(HealthDay)—The first gene therapy has been approved to treat children younger than 2 years with spinal muscular atrophy (SMA), the U.S. Food and Drug Administration announced Friday.
Zolgensma (onasemnogene abeparvovec-xioi), an adeno-associated virus vector-based gene therapy, targets the cause of SMA by delivering a fully functional copy of the human SMN1 gene into the target motor neuron cells. According to the FDA, a one-time intravenous administration of the drug yields expression of the SMN protein in a child’s motor neurons, which improves movement, function, and survival. Dosing is based on patient weight, with a recommended dosage of 1.1 × 1.014 vector genomes per kilogram of body weight. Zolgensma is administered as an intravenous infusion for 60 minutes.
Approval was based on two clinical trials, one ongoing.
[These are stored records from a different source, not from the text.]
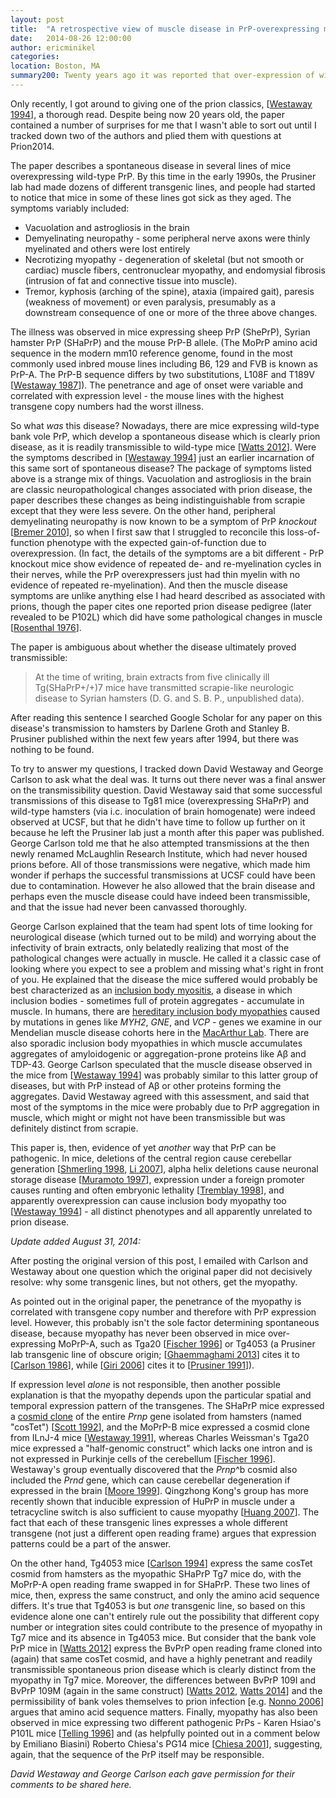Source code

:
 ```yaml
---
layout: post
title:  "A retrospective view of muscle disease in PrP-overexpressing mice"
date:   2014-08-26 12:00:00
author: ericminikel
categories: 
location: Boston, MA
summary200: Twenty years ago it was reported that over-expression of wild-type prion protein caused a muscle disease in transgenic mice, but the cause was never entirely clear. Was this a prion disease?
---
```


Only recently, I got around to giving one of the prion classics, [[Westaway 1994]], a thorough read. Despite being now 20 years old, the paper contained a number of surprises for me that I wasn't able to sort out until I tracked down two of the authors and plied them with questions at Prion2014.

The paper describes a spontaneous disease in several lines of mice overexpressing wild-type PrP. By this time in the early 1990s, the Prusiner lab had made dozens of different transgenic lines, and people had started to notice that mice in some of these lines got sick as they aged. The symptoms variably included:

+ Vacuolation and astrogliosis in the brain 
+ Demyelinating neuropathy - some peripheral nerve axons were thinly myelinated and others were lost entirely
+ Necrotizing myopathy - degeneration of skeletal (but not smooth or cardiac) muscle fibers, centronuclear myopathy, and endomysial fibrosis (intrusion of fat and connective tissue into muscle).
+ Tremor, kyphosis (arching of the spine), ataxia (impaired gait), paresis (weakness of movement) or even paralysis, presumably as a downstream consequence of one or more of the three above changes.

The illness was observed in mice expressing sheep PrP (ShePrP), Syrian hamster PrP (SHaPrP) and the mouse PrP-B allele. (The MoPrP amino acid sequence in the modern mm10 reference genome, found in the most commonly used inbred mouse lines including B6, 129 and FVB is known as PrP-A. The PrP-B sequence differs by two substitutions, L108F and T189V [[Westaway 1987]]). The penetrance and age of onset were variable and correlated with expression level - the mouse lines with the highest transgene copy numbers had the worst illness.

So what *was* this disease? Nowadays, there are mice expressing wild-type bank vole PrP, which develop a spontaneous disease which is clearly prion disease, as it is readily transmissible to wild-type mice [[Watts 2012]]. Were the symptoms described in [[Westaway 1994]] just an earlier incarnation of this same sort of spontaneous disease? The package of symptoms listed above is a strange mix of things. Vacuolation and astrogliosis in the brain are classic neuropathological changes associated with prion disease, the paper describes these changes as being indistinguishable from scrapie except that they were less severe. On the other hand, peripheral demyelinating neuropathy is now known to be a symptom of PrP *knockout* [[Bremer 2010]], so when I first saw that I struggled to reconcile this loss-of-function phenotype with the expected gain-of-function due to overexpression. (In fact, the details of the symptoms are a bit different - PrP knockout mice show evidence of repeated de- and re-myelination cycles in their nerves, while the PrP overexpressers just had thin myelin with no evidence of repeated re-myelination). And then the muscle disease symptoms are unlike anything else I had heard described as associated with prions, though the paper cites one reported prion disease pedigree (later revealed to be P102L) which did have some pathological changes in muscle [[Rosenthal 1976]].

The paper is ambiguous about whether the disease ultimately proved transmissible:

> At the time of writing, brain extracts from five clinically ill Tg(SHaPrP+/+)7 mice have transmitted scrapie-like neurologic disease to Syrian hamsters (D. G. and S. B. P., unpublished data). 

After reading this sentence I searched Google Scholar for any paper on this disease's transmission to hamsters by Darlene Groth and Stanley B. Prusiner published within the next few years after 1994, but there was nothing to be found.

To try to answer my questions, I tracked down David Westaway and George Carlson to ask what the deal was. It turns out there never was a final answer on the transmissibility question. David Westaway said that some successful transmissions of this disease to Tg81 mice (overexpressing SHaPrP) and wild-type hamsters (via i.c. inoculation of brain homogenate) were indeed observed at UCSF, but that he didn't have time to follow up further on it because he left the Prusiner lab just a month after this paper was published. George Carlson told me that he also attempted transmissions at the then newly renamed McLaughlin Research Institute, which had never housed prions before. All of those transmissions were negative, which made him wonder if perhaps the successful transmissions at UCSF could have been due to contamination. However he also allowed that the brain disease and perhaps even the muscle disease could have indeed been transmissible, and that the issue had never been canvassed thoroughly.

George Carlson explained that the team had spent lots of time looking for neurological disease (which turned out to be mild) and worrying about the infectivity of brain extracts, only belatedly realizing that most of the pathological changes were actually in muscle. He called it a classic case of looking where you expect to see a problem and missing what's right in front of you. He explained that the disease the mice suffered would probably be best characterized as an [inclusion body myositis](http://en.wikipedia.org/wiki/Inclusion_body_myositis), a disease in which inclusion bodies - sometimes full of protein aggregates - accumulate in muscle. In humans, there are [hereditary inclusion body myopathies](http://en.wikipedia.org/wiki/Hereditary_inclusion_body_myopathy) caused by mutations in genes like *MYH2*, *GNE*, and *VCP* - genes we examine in our Mendelian muscle disease cohorts here in the [MacArthur Lab](http://macarthurlab.org/). There are also sporadic inclusion body myopathies in which muscle accumulates aggregates of amyloidogenic or aggregation-prone proteins like A&beta; and TDP-43. George Carlson speculated that the muscle disease observed in the mice from [[Westaway 1994]] was probably similar to this latter group of diseases, but with PrP instead of A&beta; or other proteins forming the aggregates. David Westaway agreed with this assessment, and said that most of the symptoms in the mice were probably due to PrP aggregation in muscle, which might or might not have been transmissible but was definitely distinct from scrapie.

This paper is, then, evidence of yet *another* way that PrP can be pathogenic. In mice, deletions of the central region cause cerebellar generation [[Shmerling 1998], [Li 2007]], alpha helix deletions cause neuronal storage disease [[Muramoto 1997]], expression under a foreign promoter causes runting and often embryonic lethality [[Tremblay 1998]], and apparently overexpression can cause inclusion body myopathy too [[Westaway 1994]] - all distinct phenotypes and all apparently unrelated to prion disease.

*Update added August 31, 2014:*

After posting the original version of this post, I emailed with Carlson and Westaway about one question which the original paper did not decisively resolve: why some transgenic lines, but not others, get the myopathy.

As pointed out in the original paper, the penetrance of the myopathy is correlated with transgene copy number and therefore with PrP expression level. However, this probably isn't the sole factor determining spontaneous disease, because myopathy has never been observed in mice over-expressing MoPrP-A, such as Tga20 [[Fischer 1996]] or Tg4053 (a Prusiner lab transgenic line of obscure origin; [[Ghaemmaghami 2013]] cites it to [[Carlson 1986]], while [[Giri 2006]] cites it to [[Prusiner 1991]]).

If expression level *alone* is not responsible, then another possible explanation is that the myopathy depends upon the particular spatial and temporal expression pattern of the transgenes. The SHaPrP mice expressed a [cosmid clone](http://en.wikipedia.org/wiki/Cosmid) of the entire *Prnp* gene isolated from hamsters (named "cosTet") [[Scott 1992]], and the MoPrP-B mice expressed a cosmid clone from ILnJ-4 mice [[Westaway 1991]], whereas Charles Weissman's Tga20 mice expressed a "half-genomic construct" which lacks one intron and is not expressed in Purkinje cells of the cerebellum [[Fischer 1996]]. Westaway's group eventually discovered that the *Prnp*^b cosmid also included the *Prnd* gene, which can cause cerebellar degeneration if expressed in the brain [[Moore 1999]]. Qingzhong Kong's group has more recently shown that inducible expression of HuPrP in muscle under a tetracycline switch is also sufficient to cause myopathy [[Huang 2007]]. The fact that each of these transgenic lines expresses a whole different transgene (not just a different open reading frame) argues that expression patterns could be a part of the answer.

On the other hand, Tg4053 mice [[Carlson 1994]] express the same cosTet cosmid from hamsters as the myopathic SHaPrP Tg7 mice do, with the MoPrP-A open reading frame swapped in for SHaPrP. These two lines of mice, then, express the same construct, and only the amino acid sequence differs. It's true that Tg4053 is but *one* transgenic line, so based on this evidence alone one can't entirely rule out the possibility that different copy number or integration sites could contribute to the presence of myopathy in Tg7 mice and its absence in Tg4053 mice. But consider that the bank vole PrP mice in [[Watts 2012]] express the BvPrP open reading frame cloned into (again) that same cosTet cosmid, and have a highly penetrant and readily transmissible spontaneous prion disease which is clearly distinct from the myopathy in Tg7 mice. Moreover, the differences between BvPrP 109I and BvPrP 109M (again in the same construct) [[Watts 2012], [Watts 2014]] and the permissibility of bank voles themselves to prion infection [e.g. [Nonno 2006]] argues that amino acid sequence matters. Finally, myopathy has also been observed in mice expressing two different pathogenic PrPs - Karen Hsiao's P101L mice [[Telling 1996]] and (as helpfully pointed out in a comment below by Emiliano Biasini) Roberto Chiesa's PG14 mice [[Chiesa 2001]], suggesting, again, that the sequence of the PrP itself may be responsible.

*David Westaway and George Carlson each gave permission for their comments to be shared here.*

[Westaway 1994]: http://www.ncbi.nlm.nih.gov/pubmed/8287472 "Westaway D, DeArmond SJ, Cayetano-Canlas J, Groth D, Foster D, Yang SL, Torchia M, Carlson GA, Prusiner SB. Degeneration of skeletal muscle, peripheral nerves, and the central nervous system in transgenic mice overexpressing wild-type prion proteins. Cell. 1994 Jan 14;76(1):117-29. PubMed PMID: 8287472."

[Westaway 1987]: http://www.ncbi.nlm.nih.gov/pubmed/2890436 "Westaway D, Goodman PA, Mirenda CA, McKinley MP, Carlson GA, Prusiner SB. Distinct prion proteins in short and long scrapie incubation period mice. Cell. 1987 Nov 20;51(4):651-62. PubMed PMID: 2890436."

[Bremer 2010]: http://www.ncbi.nlm.nih.gov/pubmed/20098419 "Bremer J, Baumann F, Tiberi C, Wessig C, Fischer H, Black P, Steele AD, Toyka KV, Nave KA, Weis J, Aguzzi A. Axonal prion protein is required for peripheral myelin maintenance. Nat Neurosci. 2010 Mar, 13 (3): 310-8. doi: 10.1038 / nn.2483. Epub 2010 Jan 24 PubMed PMID: 20098419"

[Watts 2012]: http://www.ncbi.nlm.nih.gov/pubmed/22331873 "Watts JC, Giles K, Stöhr J, Oehler A, Bhardwaj S, Grillo SK, Patel S, DeArmond SJ, Prusiner SB. Spontaneous generation of rapidly transmissible prions in transgenic mice expressing wild-type bank vole prion protein. Proc Natl Acad Sci U S A. 2012 Feb 28;109(9):3498-503. doi: 10.1073/pnas.1121556109. Epub 2012 Feb 13. PubMed PMID: 22331873; PubMed Central PMCID: PMC3295307."

[Rosenthal 1976]: http://www.ncbi.nlm.nih.gov/pubmed/769760 "Rosenthal NP, Keesey J, Crandall B, Brown WJ. Familial neurological disease associated with spongiform encephalopathy. Arch Neurol. 1976 Apr;33(4):252-9. PubMed PMID: 769760."

[Muramoto 1997]: http://www.ncbi.nlm.nih.gov/pubmed/9212101 "Muramoto T, DeArmond SJ, Scott M, Telling GC, Cohen FE, Prusiner SB. Heritable disorder resembling neuronal storage disease in mice expressing prion protein with deletion of an alpha-helix. Nat Med. 1997 Jul;3(7):750-5. PubMed PMID: 9212101."

[Shmerling 1998]: http://www.ncbi.nlm.nih.gov/pubmed/9568713 "Shmerling D, Hegyi I, Fischer M, Blättler T, Brandner S, Götz J, Rülicke T, Flechsig E, Cozzio A, von Mering C, Hangartner C, Aguzzi A, Weissmann C. Expression of amino-terminally truncated PrP in the mouse leading to ataxia and specific cerebellar lesions. Cell. 1998 Apr 17;93(2):203-14. PubMed PMID: 9568713."

[Li 2007]: http://www.ncbi.nlm.nih.gov/pubmed/17245437 "Li A, Christensen HM, Stewart LR, Roth KA, Chiesa R, Harris DA. Neonatal lethality in transgenic mice expressing prion protein with a deletion of residues 105-125. EMBO J. 2007 Jan 24;26(2):548-58. PubMed PMID: 17245437; PubMed Central PMCID: PMC1783448."

[Tremblay 1998]: http://www.ncbi.nlm.nih.gov/pubmed/9770528/ "Tremblay P, Meiner Z, Galou M, Heinrich C, Petromilli C, Lisse T, Cayetano J,  Torchia M, Mobley W, Bujard H, DeArmond SJ, Prusiner SB. Doxycycline control of prion protein transgene expression modulates prion disease in mice. Proc Natl Acad Sci U S A. 1998 Oct 13;95(21):12580-5. PubMed PMID: 9770528; PubMed Central  PMCID: PMC22873."

[Fischer 1996]: http://www.ncbi.nlm.nih.gov/pubmed/8635458/ "Fischer M, Rülicke T, Raeber A, Sailer A, Moser M, Oesch B, Brandner S, Aguzzi A, Weissmann C. Prion protein (PrP) with amino-proximal deletions restoring susceptibility of PrP knockout mice to scrapie. EMBO J. 1996 Mar 15;15(6):1255-64. PubMed PMID: 8635458; PubMed Central PMCID: PMC450028."

[Ghaemmaghami 2013]: http://www.ncbi.nlm.nih.gov/pubmed/23438476 "Ghaemmaghami S, Colby DW, Nguyen HO, Hayashi S, Oehler A, DeArmond SJ, Prusiner SB. Convergent replication of mouse synthetic prion strains. Am J Pathol. 2013 Mar;182(3):866-74. doi: 10.1016/j.ajpath.2012.11.038. PubMed PMID: 23438476; PubMed Central PMCID: PMC3586687."

[Carlson 1986]: http://www.ncbi.nlm.nih.gov/pubmed/3015416 "Carlson GA, Kingsbury DT, Goodman PA, Coleman S, Marshall ST, DeArmond S, Westaway D, Prusiner SB. Linkage of prion protein and scrapie incubation time genes. Cell. 1986 Aug 15;46(4):503-11. PubMed PMID: 3015416."

[Giri 2006]: http://www.ncbi.nlm.nih.gov/pubmed/16495413 "Giri RK, Young R, Pitstick R, DeArmond SJ, Prusiner SB, Carlson GA. Prion infection of mouse neurospheres. Proc Natl Acad Sci U S A. 2006 Mar 7;103(10):3875-80. Epub 2006 Feb 22. PubMed PMID: 16495413; PubMed Central PMCID: PMC1533787."

[Prusiner 1991]: http://www.ncbi.nlm.nih.gov/pubmed/1675487 "Prusiner SB. Molecular biology of prion diseases. Science. 1991 Jun 14;252(5012):1515-22. Review. PubMed PMID: 1675487."

[Westaway 1991]: http://www.ncbi.nlm.nih.gov/pubmed/1676894 "Westaway D, Mirenda CA, Foster D, Zebarjadian Y, Scott M, Torchia M, Yang SL,  Serban H, DeArmond SJ, Ebeling C, et al. Paradoxical shortening of scrapie incubation times by expression of prion protein transgenes derived from long incubation period mice. Neuron. 1991 Jul;7(1):59-68. PubMed PMID: 1676894."

[Scott 1992]: http://www.ncbi.nlm.nih.gov/pubmed/1338978 "Scott MR, Köhler R, Foster D, Prusiner SB. Chimeric prion protein expression in cultured cells and transgenic mice. Protein Sci. 1992 Aug;1(8):986-97. PubMed  PMID: 1338978; PubMed Central PMCID: PMC2142161."

[Moore 1999]: http://www.ncbi.nlm.nih.gov/pubmed/10525406 "Moore RC, Lee IY, Silverman GL, Harrison PM, Strome R, Heinrich C, Karunaratne A, Pasternak SH, Chishti MA, Liang Y, Mastrangelo P, Wang K, Smit AF, Katamine S, Carlson GA, Cohen FE, Prusiner SB, Melton DW, Tremblay P, Hood LE, Westaway D. Ataxia in prion protein (PrP)-deficient mice is associated with upregulation of the novel PrP-like protein doppel. J Mol Biol. 1999 Oct 1;292(4):797-817. PubMed  PMID: 10525406."

[Telling 1996]: http://www.ncbi.nlm.nih.gov/pubmed/8698234 "Telling GC, Haga T, Torchia M, Tremblay P, DeArmond SJ, Prusiner SB. Interactions between wild-type and mutant prion proteins modulate neurodegeneration in transgenic mice. Genes Dev. 1996 Jul 15;10(14):1736-50. PubMed PMID: 8698234."

[Chiesa 2001]: http://www.ncbi.nlm.nih.gov/pubmed/11300723 "Chiesa R, Pestronk A, Schmidt RE, Tourtellotte WG, Ghetti B, Piccardo P, Harris DA. Primary myopathy and accumulation of PrPSc-like molecules in peripheral tissues of transgenic mice expressing a prion protein insertional mutation. Neurobiol Dis. 2001 Apr;8(2):279-88. PubMed PMID: 11300723."

[Huang 2007]: http://www.ncbi.nlm.nih.gov/pubmed/17420473 "Huang S, Liang J, Zheng M, Li X, Wang M, Wang P, Vanegas D, Wu D, Chakraborty  B, Hays AP, Chen K, Chen SG, Booth S, Cohen M, Gambetti P, Kong Q. Inducible overexpression of wild-type prion protein in the muscles leads to a primary myopathy in transgenic mice. Proc Natl Acad Sci U S A. 2007 Apr 17;104(16):6800-5. Epub 2007 Apr 9. PubMed PMID: 17420473; PubMed Central PMCID:  PMC1871865."

[Carlson 1994]: http://www.ncbi.nlm.nih.gov/pubmed/7911243/ "Carlson GA, Ebeling C, Yang SL, Telling G, Torchia M, Groth D, Westaway D, DeArmond SJ, Prusiner SB. Prion isolate specified allotypic interactions between  the cellular and scrapie prion proteins in congenic and transgenic mice. Proc Natl Acad Sci U S A. 1994 Jun 7;91(12):5690-4. PubMed PMID: 7911243; PubMed Central PMCID: PMC44062."

[Watts 2014]: http://www.ncbi.nlm.nih.gov/pubmed/24699458 "Watts JC, Giles K, Patel S, Oehler A, DeArmond SJ, Prusiner SB. Evidence that  bank vole PrP is a universal acceptor for prions. PLoS Pathog. 2014 Apr 3;10(4):e1003990. doi: 10.1371/journal.ppat.1003990. eCollection 2014 Apr. PubMed PMID: 24699458; PubMed Central PMCID: PMC3974871."

[Nonno 2006]: http://www.ncbi.nlm.nih.gov/pubmed/16518470/ "Nonno R, Di Bari MA, Cardone F, Vaccari G, Fazzi P, Dell'Omo G, Cartoni C, Ingrosso L, Boyle A, Galeno R, Sbriccoli M, Lipp HP, Bruce M, Pocchiari M, Agrimi U. Efficient transmission and characterization of Creutzfeldt-Jakob disease strains in bank voles. PLoS Pathog. 2006 Feb;2(2):e12. Epub 2006 Feb 24. PubMed PMID: 16518470; PubMed Central PMCID: PMC1383487."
The completed clinical trial involved 36 children with infantile-onset SMA who were 2 weeks to 8 months old at study initiation. In the ongoing clinical trial, which initially included 21 patients, the 19 remaining patients are 9.4 to 18.5 months old. These patients have demonstrated significant improvement in reaching developmental motor milestones compared with the natural history of patients with infantile-onset SMA.
Commonly reported side effects include elevated liver enzymes and vomiting. A boxed warning included with the prescribing information indicates the risk for acute serious liver injury and warns that patients with preexisting liver impairment may be at higher risk. Before initiating treatment with Zolgensma and for at least three months after administration, clinicians should assess patients’ liver function through clinical examination and laboratory testing. Patients should also be administered an oral corticosteroid before and after Zolgensma infusion; because certain vaccines are contraindicated for patients taking a corticosteroid, caregivers should consult with clinicians to determine if adjustments to the child’s immunization schedule are necessary.